I’ve been going to this event for many, many years, and I thought I’d experienced it in every manner of weather: lashing rain, brilliant sunshine, bone-chilling cold and late-summer warmth. But ho, was I wrong!

I showed up at 1 p.m. yesterday to introduce my new Tundra book, First Descent – a teen novel about a river kayaker who goes on an international expedition and gets kidnapped. And wow, did it ever feel like a wet, windblown expedition where tents – quite literally – got kidnapped!

An entire street of volunteers and visitors found themselves clinging desperately to tent poles as gusts of wind smacked into them. Pieces of tent siding went flying like kites, and the crash/bang/boom of collapsing structures sent dozens of exhibitors packing.

I was lucky enough to be presenting on the east side of the library, where wind gusts merely spattered authors and their books with rain as audience members in sensible rain-gear filled folding chairs to listen. You know what? When you’re introducing a novel about adventurers chasing down a river amidst white-capped waves, boulder-choked rapids, whirlpools and a waterfall… what better setting, right? When you’re describing characters dealing with warring factions of soldiers, riverbank landmines, jealousy, abandonment and betrayal — you have… a book summary that makes this year’s Word on the Street feel cozy and safe!

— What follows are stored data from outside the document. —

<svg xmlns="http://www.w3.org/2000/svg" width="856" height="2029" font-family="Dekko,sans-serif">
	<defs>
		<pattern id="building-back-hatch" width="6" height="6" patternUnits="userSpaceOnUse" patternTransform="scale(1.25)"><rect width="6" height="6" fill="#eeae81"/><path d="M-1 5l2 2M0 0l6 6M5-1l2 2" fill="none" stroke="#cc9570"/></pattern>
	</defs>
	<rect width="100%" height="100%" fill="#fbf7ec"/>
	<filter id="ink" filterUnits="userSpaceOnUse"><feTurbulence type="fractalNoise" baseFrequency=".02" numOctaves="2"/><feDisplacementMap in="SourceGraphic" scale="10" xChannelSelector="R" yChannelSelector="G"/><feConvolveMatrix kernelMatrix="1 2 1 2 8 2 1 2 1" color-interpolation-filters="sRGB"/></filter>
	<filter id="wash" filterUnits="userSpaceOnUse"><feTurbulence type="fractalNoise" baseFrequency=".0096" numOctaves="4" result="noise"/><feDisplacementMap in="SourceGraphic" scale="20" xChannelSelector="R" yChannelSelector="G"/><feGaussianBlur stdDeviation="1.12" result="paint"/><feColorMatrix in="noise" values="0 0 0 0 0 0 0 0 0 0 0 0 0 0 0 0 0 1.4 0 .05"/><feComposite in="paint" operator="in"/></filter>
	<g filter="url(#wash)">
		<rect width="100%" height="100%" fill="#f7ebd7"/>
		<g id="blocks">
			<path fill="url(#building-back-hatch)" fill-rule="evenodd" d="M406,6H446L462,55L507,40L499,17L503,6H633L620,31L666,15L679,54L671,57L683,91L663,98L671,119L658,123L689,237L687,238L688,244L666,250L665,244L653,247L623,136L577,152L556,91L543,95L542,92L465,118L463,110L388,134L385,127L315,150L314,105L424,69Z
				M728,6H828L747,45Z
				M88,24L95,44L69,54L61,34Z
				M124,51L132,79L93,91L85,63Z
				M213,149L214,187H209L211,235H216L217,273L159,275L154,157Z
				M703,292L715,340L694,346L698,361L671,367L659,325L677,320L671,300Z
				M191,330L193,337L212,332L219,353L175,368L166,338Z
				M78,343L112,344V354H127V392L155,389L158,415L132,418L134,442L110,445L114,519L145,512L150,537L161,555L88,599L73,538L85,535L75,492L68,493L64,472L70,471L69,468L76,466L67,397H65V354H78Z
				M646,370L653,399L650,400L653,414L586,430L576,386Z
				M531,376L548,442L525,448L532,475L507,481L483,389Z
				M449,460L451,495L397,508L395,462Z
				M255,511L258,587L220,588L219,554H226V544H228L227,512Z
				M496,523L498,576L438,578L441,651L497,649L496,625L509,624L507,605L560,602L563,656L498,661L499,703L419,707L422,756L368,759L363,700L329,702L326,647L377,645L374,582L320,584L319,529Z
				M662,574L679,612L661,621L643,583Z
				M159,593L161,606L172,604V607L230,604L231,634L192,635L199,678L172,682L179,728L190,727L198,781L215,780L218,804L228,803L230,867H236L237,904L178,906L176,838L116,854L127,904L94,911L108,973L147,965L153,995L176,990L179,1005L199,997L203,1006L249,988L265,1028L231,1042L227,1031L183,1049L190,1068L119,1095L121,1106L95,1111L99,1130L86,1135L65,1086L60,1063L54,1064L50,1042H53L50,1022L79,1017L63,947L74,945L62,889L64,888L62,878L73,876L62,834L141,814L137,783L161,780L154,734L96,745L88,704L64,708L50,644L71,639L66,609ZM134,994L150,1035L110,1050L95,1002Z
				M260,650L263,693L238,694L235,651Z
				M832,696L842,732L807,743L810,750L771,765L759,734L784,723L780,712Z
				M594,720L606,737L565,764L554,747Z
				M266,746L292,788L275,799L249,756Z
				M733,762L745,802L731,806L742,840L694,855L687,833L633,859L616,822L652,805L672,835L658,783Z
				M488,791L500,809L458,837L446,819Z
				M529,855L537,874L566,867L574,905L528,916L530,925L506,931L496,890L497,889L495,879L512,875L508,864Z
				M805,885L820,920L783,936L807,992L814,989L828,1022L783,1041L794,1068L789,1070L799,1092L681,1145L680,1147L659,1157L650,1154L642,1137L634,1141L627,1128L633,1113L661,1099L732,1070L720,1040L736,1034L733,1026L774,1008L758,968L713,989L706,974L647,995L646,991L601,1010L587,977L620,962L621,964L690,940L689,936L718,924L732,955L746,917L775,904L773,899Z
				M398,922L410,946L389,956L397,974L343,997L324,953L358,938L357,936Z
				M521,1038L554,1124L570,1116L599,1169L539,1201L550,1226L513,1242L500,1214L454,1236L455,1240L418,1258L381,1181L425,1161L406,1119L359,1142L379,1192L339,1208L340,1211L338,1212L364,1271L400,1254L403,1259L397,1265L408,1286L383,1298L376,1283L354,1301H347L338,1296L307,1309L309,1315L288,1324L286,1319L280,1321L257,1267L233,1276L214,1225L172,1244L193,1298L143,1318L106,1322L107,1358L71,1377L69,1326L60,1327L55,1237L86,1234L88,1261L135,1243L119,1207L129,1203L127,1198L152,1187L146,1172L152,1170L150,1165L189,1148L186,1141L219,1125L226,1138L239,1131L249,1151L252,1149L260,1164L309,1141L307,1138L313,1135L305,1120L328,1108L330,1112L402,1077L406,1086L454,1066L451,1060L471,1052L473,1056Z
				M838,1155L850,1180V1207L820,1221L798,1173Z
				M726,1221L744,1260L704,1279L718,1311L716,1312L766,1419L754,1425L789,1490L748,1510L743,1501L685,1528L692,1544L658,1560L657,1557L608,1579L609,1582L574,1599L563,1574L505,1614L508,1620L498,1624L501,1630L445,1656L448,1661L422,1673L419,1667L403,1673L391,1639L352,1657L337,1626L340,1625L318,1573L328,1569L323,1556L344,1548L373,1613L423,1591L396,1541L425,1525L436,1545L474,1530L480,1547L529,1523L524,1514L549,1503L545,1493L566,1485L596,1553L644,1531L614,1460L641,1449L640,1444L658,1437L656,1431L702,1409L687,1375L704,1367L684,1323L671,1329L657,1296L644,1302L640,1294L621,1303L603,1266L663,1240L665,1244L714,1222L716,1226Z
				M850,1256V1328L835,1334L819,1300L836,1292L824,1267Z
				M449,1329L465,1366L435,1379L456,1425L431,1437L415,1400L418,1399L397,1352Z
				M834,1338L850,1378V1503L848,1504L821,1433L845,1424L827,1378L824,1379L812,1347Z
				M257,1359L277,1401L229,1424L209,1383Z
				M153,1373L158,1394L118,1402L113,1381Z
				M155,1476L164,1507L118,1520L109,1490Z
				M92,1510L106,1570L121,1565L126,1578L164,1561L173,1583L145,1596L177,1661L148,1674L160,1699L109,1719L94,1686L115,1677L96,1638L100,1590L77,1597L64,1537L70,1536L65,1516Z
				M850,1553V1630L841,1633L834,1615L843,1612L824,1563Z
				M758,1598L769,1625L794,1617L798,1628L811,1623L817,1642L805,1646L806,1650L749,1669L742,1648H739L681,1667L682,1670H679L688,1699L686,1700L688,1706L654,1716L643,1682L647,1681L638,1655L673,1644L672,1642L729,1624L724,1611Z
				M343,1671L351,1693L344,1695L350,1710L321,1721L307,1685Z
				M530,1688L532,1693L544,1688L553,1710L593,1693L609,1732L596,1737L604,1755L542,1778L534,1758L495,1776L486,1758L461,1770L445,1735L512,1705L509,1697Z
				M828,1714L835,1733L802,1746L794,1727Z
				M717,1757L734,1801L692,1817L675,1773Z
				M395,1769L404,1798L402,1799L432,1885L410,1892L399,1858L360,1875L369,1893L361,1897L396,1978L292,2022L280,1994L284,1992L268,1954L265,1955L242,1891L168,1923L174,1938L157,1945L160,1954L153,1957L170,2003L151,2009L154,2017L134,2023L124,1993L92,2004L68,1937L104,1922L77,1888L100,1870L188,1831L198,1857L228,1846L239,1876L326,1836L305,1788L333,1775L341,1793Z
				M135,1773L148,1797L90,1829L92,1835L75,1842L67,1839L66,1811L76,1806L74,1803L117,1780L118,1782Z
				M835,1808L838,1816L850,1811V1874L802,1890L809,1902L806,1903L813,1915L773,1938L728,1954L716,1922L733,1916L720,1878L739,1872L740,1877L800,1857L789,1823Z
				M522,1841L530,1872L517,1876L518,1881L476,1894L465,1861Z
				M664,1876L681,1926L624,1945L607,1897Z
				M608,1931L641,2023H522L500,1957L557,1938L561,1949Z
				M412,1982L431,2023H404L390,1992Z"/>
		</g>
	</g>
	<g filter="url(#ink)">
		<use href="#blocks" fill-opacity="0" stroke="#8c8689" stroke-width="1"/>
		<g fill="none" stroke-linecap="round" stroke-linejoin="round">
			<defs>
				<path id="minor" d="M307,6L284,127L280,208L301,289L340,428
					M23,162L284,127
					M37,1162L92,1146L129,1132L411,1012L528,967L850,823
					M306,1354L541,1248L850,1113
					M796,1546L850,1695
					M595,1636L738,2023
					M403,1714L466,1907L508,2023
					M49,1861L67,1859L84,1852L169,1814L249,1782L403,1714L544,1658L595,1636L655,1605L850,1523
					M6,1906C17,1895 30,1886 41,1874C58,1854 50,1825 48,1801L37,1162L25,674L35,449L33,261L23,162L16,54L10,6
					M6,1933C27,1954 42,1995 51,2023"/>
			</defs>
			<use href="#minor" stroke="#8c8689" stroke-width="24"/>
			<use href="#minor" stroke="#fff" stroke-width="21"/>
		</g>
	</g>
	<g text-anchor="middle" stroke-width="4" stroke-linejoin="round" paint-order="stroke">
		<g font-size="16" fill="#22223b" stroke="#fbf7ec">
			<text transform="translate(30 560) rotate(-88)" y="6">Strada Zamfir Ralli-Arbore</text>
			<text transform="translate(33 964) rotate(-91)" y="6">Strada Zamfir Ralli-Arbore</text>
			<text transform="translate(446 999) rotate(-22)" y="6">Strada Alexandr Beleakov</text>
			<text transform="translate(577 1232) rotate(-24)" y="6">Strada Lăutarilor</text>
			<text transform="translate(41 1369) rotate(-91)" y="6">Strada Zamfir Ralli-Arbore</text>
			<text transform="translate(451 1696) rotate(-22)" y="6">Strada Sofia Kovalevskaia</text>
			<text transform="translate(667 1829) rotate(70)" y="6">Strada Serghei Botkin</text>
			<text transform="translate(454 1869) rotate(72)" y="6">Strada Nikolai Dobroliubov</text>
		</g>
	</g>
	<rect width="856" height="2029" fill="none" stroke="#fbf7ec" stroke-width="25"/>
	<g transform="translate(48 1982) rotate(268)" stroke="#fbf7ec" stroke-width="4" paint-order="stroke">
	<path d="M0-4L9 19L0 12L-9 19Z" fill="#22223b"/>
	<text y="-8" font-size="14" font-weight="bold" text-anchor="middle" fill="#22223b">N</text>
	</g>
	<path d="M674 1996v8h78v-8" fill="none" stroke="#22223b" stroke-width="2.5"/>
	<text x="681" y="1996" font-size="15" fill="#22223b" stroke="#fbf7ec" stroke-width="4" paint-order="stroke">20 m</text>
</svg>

Anyway, I had a laminated, poster-size version of First Descent‘s awesome cover to hold up as I spoke, so I cheated the rain of spoiling one book that afternoon. Had to tuck my notes under a chair leg to keep them from blowing away.

I have to give major points to the valiant volunteers to kept things running, and all the dedicated book-lovers who milled about and listened and bought books. What better testimony to the fact that the printed word remains alive, well and alluring?

I was blown away and flooded with delight. Thanks, Tundra, for setting up my Word on the Street adventure!